Extracted entries.
>>>
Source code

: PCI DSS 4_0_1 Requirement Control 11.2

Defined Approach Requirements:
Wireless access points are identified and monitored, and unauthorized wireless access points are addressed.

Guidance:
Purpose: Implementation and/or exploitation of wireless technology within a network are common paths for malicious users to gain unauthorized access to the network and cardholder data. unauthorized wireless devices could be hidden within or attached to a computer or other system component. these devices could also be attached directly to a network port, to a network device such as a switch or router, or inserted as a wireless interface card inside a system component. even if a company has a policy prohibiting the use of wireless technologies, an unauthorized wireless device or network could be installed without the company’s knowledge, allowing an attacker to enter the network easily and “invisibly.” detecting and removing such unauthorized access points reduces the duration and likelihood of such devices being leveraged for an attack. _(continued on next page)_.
<<<
What is being asked. Print all the lines exactly as they occur in the listing.

Answer for the task.
Source code

: PCI DSS 4_0_1 Requirement Control 11.2

Defined Approach Requirements:
Wireless access points are identified and monitored, and unauthorized wireless access points are addressed.

Guidance:
Purpose: Implementation and/or exploitation of wireless technology within a network are common paths for malicious users to gain unauthorized access to the network and cardholder data. unauthorized wireless devices could be hidden within or attached to a computer or other system component. these devices could also be attached directly to a network port, to a network device such as a switch or router, or inserted as a wireless interface card inside a system component. even if a company has a policy prohibiting the use of wireless technologies, an unauthorized wireless device or network could be installed without the company’s knowledge, allowing an attacker to enter the network easily and “invisibly.” detecting and removing such unauthorized access points reduces the duration and likelihood of such devices being leveraged for an attack. _(continued on next page)_.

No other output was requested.